== Übungstext ==
Wer Berlin verlässt, begibt sich in eine gefährliche Zone. Nicht nur dass Ausländer, Schwule oder Punker regelmäßig von Rechtsextremisten überfallen werden. Auch brave Autofahrer sind gefährdet. Kaum ein Wochenende vergeht, ohne dass es in den Polizei-Nachrichten heißt: Wieder drei, fünf oder zehn Personen tödlich verunglückt. Trauriger Höhepunkt des Jahres war des erste Adventswochenende: 15 Menschen starben auf Brandenburger Straßen. Seit Jahren hat das Land in der Bundesstatistik der Verkehrstoten einen Spitzenplatz (siehe Kasten).

Jörg Schönbohm (CDU), Brandenburgs neuer Innenminister, verkündet dennoch eine frohe Botschaft: Insgesamt gehe die Zahl der Verkehrstoten zurück. Auch 1999 werde sich dieser positive Trend des Vorjahres fortsetzen, dies ließen die bisher vorliegenden Zahlen vermuten, so Schönbohm.

Die anhaltend hohen Unfallzahlen sind hauptsächlich auf zu schnelles Fahren, häufig unter Alkoholeinfluss, zurückzuführen. Ein anderes beliebtes Argument der Verkehrsexperten, die hohe Zahl der Verkehrstoten zu erklären, sind die kilometerlangen Alleen, touristisches Wahrzeichen Brandenburgs. Die Bäume erhöhten zwar nicht das Unfallrisiko, sie verschlimmerten die Unfallfolgen jedoch erheblich, analysierte der Gesamtverband der Deutschen Versicherungswirtschaft in einer jüngst vorgelegten Studie. Bundesweit habe 1998 der volkswirtschaftliche Schaden durch Baumunfälle rund 4,7 Milliarden Mark betragen, beklagt sich der Versicherungsverband.

Dennoch wird kaum noch gefordert, die Bäume in großem Stil abzuholzen. „Keiner denkt daran, den Charakter unserer Alleen zu ändern“, sagt der Sprecher des Brandenburger Innenministeriums, Manfred Füger. Er möchte sich lieber mit aufklärerischen Aktionen an die Hauptproblemgruppe der Unfallverursacher wenden: junge Männer unter 25 Jahre. Fast die Hälfte aller Unfälle mit Todesfolge geht auf ihr Konto. Gefährlichste Zeit: die so genannten Disko-Nächte, in denen betrunkene Jungmänner über die Landstraßen rasen.

== Aufgaben ==
a) Wie viele Menschen starben laut dem Text über Verkehrstote in Brandenburg am ersten Adventswochenende auf Brandenburger Straßen?
b) Schreiben Sie den Text über Verkehrstote in Brandenburg im Anschluss an seinen letzten Satz weiter.
Die Datensätze sind eigenständiges Material und gehören nicht zum Text über Verkehrstote in Brandenburg.

== Bereitgestelltes Material ==
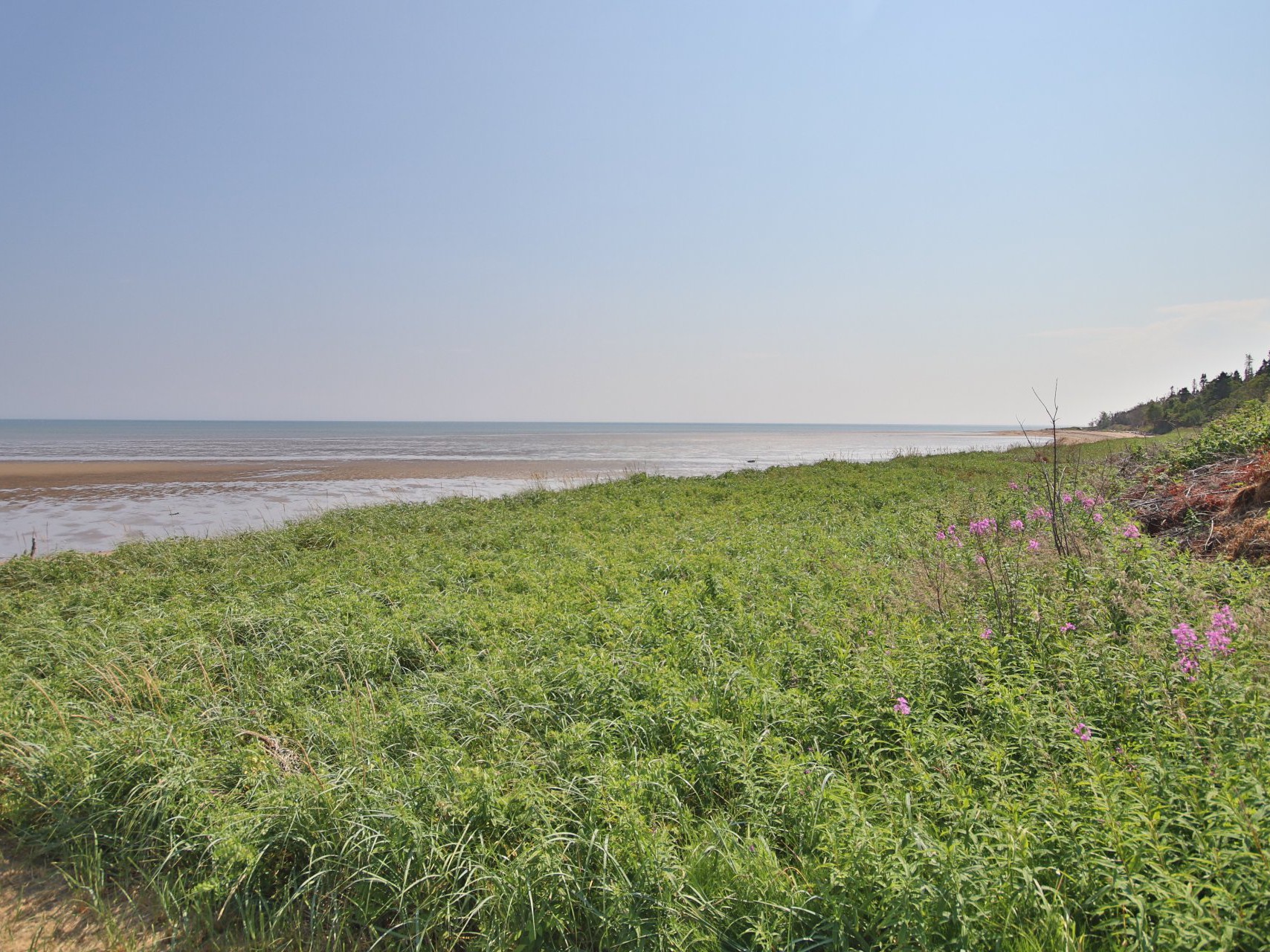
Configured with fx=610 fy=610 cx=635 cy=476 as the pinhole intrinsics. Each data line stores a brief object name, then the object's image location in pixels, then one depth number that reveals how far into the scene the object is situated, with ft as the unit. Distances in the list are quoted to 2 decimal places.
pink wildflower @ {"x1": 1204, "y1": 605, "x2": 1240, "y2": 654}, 11.25
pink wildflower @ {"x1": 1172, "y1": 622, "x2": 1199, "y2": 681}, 11.02
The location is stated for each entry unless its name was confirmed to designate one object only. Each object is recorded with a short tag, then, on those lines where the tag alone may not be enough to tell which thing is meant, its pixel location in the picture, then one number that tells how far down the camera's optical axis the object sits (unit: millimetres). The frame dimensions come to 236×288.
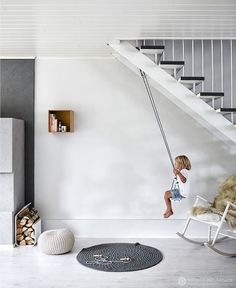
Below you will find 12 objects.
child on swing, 4023
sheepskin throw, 4121
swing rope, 4633
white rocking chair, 3980
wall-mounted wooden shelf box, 4738
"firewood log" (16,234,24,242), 4477
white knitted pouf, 4070
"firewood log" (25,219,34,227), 4492
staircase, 4093
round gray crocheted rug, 3653
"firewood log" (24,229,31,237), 4492
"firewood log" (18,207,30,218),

== Lösungen ==
a) 15 Menschen.

b)
Bernd Ammon, Referatsleiter im Potsdamer Verkehrsminsterium, kennt die Motive: „Die jungen Männer wollen Grenzerfahrungungen sammeln und vorgegebene Normen brechen.“ Die Risikobereitschaft sei in dem Alter besonders hoch, hinzu komme ein pubertäres Imponiergehabe.

Dagegen setzen die Brandenburger Verkehrsexperten ein einfaches Konzept: hübsche Frauen. Seit einem Jahr ziehen jedes Wochenende so genannte Schutzengel durch die Diskotheken: weiß gekleidete Frauen mit blauer Perücke und goldenen Flügeln. Die erklären den Jungs, dass es besser ist, nicht besoffen Auto zu fahren. Die Aktionen, an denen im nächsten Jahr mehr als zwanzig statt bisher zehn Engelchen teilnehmen sollen, kommen nach Ammons Angaben sehr gut an. Der Grund: „Die Mädels sehen einfach top aus.“ Die Schutzengel, die lediglich eine Aufwandsentschädigung erhalten, verteilen nebenbei Telefonkarten an die Disko-Besucherinnen. Damit sollen sie ein Taxi oder einen anderen nüchternen Fahrer herbeirufen können.

Auch im Nachbarland Mecklenburg-Vorpommern bemüht man sich um die Tanz- und Trunksüchtigen. „Wir haben eine große Disko-Tour gemacht, in Zusammenarbeit mit dem Deutschen Brauerbund“, sagt eine Sprecherin des Schweriner Verkehrsministerium. Dort würden dann Fifty-fifty-Tickets fürs Taxi verteilt – die Disko-Gänger zahlen nur die Hälfte, den Rest übernehmen Sponsoren. Und die Bahn stellt kostenlose Sonderzüge zu Diskos.

In Brandenburg gibt man sich optimistisch: Mit den Disko-Aktionen und anderen Maßnahmen – mehr Verkehrskontrollen, Umbau der Straßen, Installierung von Leitplanken – sei man auf dem richtigen Weg, betont Ammon.

Für den Autofahrerclub ADAC kommen aber die baulichen Maßnahmen nicht schnell genug voran. „Es muss endlich ein Sonderfonds für sicheren Straßenausbau her, denn die bisher bereitgestellten Mittel reichen bei weitem nicht aus“, fordert Jörg Becker, Abteilungsleiter Verkehr beim ADAC Berlin-Brandenburg. Auch gegen Verkehrskontrollen hat Becker nichts einzwenden, wenn die Polizei diese auf bekannte Gefahrenstellen konzentriere.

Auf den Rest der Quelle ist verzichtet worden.